Re: What does Z variant mean for Han?

From: Jungshik Shin (jshin@mailaps.org)
Date: Tue Jul 09 2002 - 21:31:08 EDT


On Tue, 9 Jul 2002, Eric Muller wrote:

> Let's take the concrete example of U+5516 and U+555E, with kZVariant
> entries pointing at each other in Unihan.txt.

  It seems like those two would have been unified had it not been
for the source separation rule (JIS, GB, and CNS character set standards
encoded them separately.)

> Does Z variant mean that all the glyphs which are acceptable to
> represent U+5516 are also acceptable to represent U+555E, and
> conversely? Of course, some shapes may be more appropriate in some

 My answer would be yes, but I'm not so sure of this as I'm of
the next yes.

> Does it go as far as making folding from one character into the other a
> useful operation, assuming one is not interested in perfect
> round-tripping with other character standards?

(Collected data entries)

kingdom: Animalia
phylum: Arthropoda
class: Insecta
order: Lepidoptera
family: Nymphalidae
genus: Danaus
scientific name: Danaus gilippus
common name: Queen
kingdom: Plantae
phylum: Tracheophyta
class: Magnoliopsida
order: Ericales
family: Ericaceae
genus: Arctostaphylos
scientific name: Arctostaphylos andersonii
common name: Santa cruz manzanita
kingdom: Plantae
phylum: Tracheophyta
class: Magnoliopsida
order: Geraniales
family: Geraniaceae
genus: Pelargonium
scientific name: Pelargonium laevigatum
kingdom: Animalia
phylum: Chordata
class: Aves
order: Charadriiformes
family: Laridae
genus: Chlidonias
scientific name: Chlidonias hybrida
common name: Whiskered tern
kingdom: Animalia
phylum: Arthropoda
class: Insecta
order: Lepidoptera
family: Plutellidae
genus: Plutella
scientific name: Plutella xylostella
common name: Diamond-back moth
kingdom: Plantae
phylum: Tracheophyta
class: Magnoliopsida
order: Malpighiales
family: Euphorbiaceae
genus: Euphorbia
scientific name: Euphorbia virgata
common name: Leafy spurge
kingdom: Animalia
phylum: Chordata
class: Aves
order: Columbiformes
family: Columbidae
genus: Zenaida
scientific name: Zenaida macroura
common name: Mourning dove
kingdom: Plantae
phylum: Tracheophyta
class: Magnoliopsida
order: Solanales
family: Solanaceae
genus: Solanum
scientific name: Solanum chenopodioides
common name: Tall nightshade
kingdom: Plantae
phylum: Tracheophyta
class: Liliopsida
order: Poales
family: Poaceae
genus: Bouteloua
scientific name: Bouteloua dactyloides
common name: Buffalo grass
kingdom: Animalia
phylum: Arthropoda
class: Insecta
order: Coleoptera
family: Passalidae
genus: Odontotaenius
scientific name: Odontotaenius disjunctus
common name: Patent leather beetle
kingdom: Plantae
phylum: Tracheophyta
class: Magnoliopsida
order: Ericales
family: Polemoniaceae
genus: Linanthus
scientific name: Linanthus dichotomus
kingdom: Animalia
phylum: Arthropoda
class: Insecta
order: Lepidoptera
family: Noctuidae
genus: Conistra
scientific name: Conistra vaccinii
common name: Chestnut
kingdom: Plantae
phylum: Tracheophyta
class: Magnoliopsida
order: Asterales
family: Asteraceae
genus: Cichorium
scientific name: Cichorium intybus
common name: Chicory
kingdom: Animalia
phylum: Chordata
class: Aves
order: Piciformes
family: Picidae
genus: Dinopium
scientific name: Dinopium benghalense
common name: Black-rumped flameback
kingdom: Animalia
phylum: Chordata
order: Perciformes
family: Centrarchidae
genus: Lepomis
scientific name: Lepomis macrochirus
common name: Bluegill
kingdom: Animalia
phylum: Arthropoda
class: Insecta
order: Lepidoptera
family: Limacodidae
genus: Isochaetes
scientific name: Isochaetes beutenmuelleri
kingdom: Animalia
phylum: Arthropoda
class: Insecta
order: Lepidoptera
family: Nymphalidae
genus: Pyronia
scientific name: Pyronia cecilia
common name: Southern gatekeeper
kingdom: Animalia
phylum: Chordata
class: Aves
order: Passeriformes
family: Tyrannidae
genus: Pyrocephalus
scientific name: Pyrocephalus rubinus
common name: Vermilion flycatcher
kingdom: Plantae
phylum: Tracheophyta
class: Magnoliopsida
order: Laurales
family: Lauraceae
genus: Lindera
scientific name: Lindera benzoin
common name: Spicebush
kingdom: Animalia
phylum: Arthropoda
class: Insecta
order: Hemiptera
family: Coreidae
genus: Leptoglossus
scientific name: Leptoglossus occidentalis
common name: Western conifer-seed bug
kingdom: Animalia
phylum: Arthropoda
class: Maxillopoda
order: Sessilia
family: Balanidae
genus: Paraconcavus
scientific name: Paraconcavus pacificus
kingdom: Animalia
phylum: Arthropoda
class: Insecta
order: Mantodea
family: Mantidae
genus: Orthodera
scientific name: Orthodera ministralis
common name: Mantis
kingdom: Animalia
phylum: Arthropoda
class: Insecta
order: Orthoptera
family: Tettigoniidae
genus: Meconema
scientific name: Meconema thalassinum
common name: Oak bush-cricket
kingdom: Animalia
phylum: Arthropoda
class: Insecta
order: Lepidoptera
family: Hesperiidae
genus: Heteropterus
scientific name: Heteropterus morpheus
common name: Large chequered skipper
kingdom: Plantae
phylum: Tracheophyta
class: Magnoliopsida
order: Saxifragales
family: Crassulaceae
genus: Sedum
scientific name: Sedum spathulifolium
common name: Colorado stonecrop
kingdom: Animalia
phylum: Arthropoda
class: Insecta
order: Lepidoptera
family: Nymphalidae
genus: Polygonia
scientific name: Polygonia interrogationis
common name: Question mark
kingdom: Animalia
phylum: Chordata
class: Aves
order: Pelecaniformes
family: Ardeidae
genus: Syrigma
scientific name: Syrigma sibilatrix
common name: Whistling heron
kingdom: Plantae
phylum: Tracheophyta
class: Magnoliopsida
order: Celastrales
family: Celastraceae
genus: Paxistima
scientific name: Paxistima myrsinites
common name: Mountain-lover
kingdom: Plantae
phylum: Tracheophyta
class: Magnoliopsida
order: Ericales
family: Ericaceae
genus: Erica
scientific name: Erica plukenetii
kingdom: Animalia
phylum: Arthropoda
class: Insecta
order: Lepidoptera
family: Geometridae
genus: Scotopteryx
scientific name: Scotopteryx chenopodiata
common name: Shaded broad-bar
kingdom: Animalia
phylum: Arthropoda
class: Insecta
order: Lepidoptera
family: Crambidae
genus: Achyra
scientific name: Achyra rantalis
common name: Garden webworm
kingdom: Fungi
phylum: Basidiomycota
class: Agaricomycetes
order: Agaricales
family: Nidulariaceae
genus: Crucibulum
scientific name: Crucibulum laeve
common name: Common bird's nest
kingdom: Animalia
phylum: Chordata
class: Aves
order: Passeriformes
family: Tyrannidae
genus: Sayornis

TASKS FOR THIS EXERCISE.
- 1) Copy the lines of the listing word for word, from its first line through the line containing "family: Poaceae".
- 2) Pick up the reply about Z variants for Han characters right after its last line.

ANSWERS TO EACH TASK.
- 1)
kingdom: Animalia
phylum: Arthropoda
class: Insecta
order: Lepidoptera
family: Nymphalidae
genus: Danaus
scientific name: Danaus gilippus
common name: Queen
kingdom: Plantae
phylum: Tracheophyta
class: Magnoliopsida
order: Ericales
family: Ericaceae
genus: Arctostaphylos
scientific name: Arctostaphylos andersonii
common name: Santa cruz manzanita
kingdom: Plantae
phylum: Tracheophyta
class: Magnoliopsida
order: Geraniales
family: Geraniaceae
genus: Pelargonium
scientific name: Pelargonium laevigatum
kingdom: Animalia
phylum: Chordata
class: Aves
order: Charadriiformes
family: Laridae
genus: Chlidonias
scientific name: Chlidonias hybrida
common name: Whiskered tern
kingdom: Animalia
phylum: Arthropoda
class: Insecta
order: Lepidoptera
family: Plutellidae
genus: Plutella
scientific name: Plutella xylostella
common name: Diamond-back moth
kingdom: Plantae
phylum: Tracheophyta
class: Magnoliopsida
order: Malpighiales
family: Euphorbiaceae
genus: Euphorbia
scientific name: Euphorbia virgata
common name: Leafy spurge
kingdom: Animalia
phylum: Chordata
class: Aves
order: Columbiformes
family: Columbidae
genus: Zenaida
scientific name: Zenaida macroura
common name: Mourning dove
kingdom: Plantae
phylum: Tracheophyta
class: Magnoliopsida
order: Solanales
family: Solanaceae
genus: Solanum
scientific name: Solanum chenopodioides
common name: Tall nightshade
kingdom: Plantae
phylum: Tracheophyta
class: Liliopsida
order: Poales
family: Poaceae

- 2)
  I think the answer to this is definitely yes. There are occasions
this operation becomes very useful. For instance, Korean fonts would
not usually have a separate glyph for U+5516, but virtually every Korean
(who can read Chinese characters) knows that U+5516 and U+555E mean the
same and are variants of each other. Therefore, when rendering text
with U+5516 with a Korean font lacking a separate glyph for U+5516, it'd
be better to represent U+5516 with the glyph for U+555E than rendering
it with '?' unless keeping the distinction between them is required for
some reason.

 Another case when the operation is useufl is web search.
Suppose a Korean want to search the net for '東北亞' (North East Asia)
without knowing that in Japan 唖(U+5516) is used instead of 啞(U+555E)
for Asia (the last character in the word). (S)he would miss most of
documents in Japanese because (s)he uses 啞(U+555E) in place of
唖(U+5516).

  The same would happen for 韓國(U+570B) and 韓国(U+56FD). Although U+570B
and U+56FD are not Z-variant but Simp-Trad. variant, an intelligent
web search engine would (per user's request) relieve users of the chore of
logically ORing two 韓國(U+570B) and 韓国(U+56FD).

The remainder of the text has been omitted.